• _WHAT IS EXPECTED_: The entries below contain a line with "line: (434, 316)" and a line with "part: (462, 457) -> (411, 370), moved". Retype exactly everything from the first down to the second, both included, and nothing else.

• _THE DATA_:

++++++++++

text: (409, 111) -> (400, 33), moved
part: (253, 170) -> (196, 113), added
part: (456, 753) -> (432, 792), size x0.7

++++++++++

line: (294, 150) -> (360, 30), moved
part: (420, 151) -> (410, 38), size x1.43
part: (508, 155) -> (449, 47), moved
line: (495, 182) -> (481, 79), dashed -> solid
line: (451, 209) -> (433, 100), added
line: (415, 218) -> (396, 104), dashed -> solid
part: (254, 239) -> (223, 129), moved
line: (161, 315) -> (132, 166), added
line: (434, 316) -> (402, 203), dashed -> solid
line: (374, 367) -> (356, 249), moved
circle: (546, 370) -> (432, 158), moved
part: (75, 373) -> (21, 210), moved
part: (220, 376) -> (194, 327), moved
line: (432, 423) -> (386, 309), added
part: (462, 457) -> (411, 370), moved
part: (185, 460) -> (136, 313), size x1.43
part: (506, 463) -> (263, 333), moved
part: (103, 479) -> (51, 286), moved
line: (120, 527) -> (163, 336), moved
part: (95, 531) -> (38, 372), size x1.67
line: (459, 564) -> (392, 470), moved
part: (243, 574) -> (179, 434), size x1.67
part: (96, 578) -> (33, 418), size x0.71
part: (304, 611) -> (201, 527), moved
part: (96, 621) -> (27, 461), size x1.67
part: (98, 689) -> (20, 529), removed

++++++++++

• _SOLUTION BELOW_:
line: (434, 316) -> (402, 203), dashed -> solid
line: (374, 367) -> (356, 249), moved
circle: (546, 370) -> (432, 158), moved
part: (75, 373) -> (21, 210), moved
part: (220, 376) -> (194, 327), moved
line: (432, 423) -> (386, 309), added
part: (462, 457) -> (411, 370), moved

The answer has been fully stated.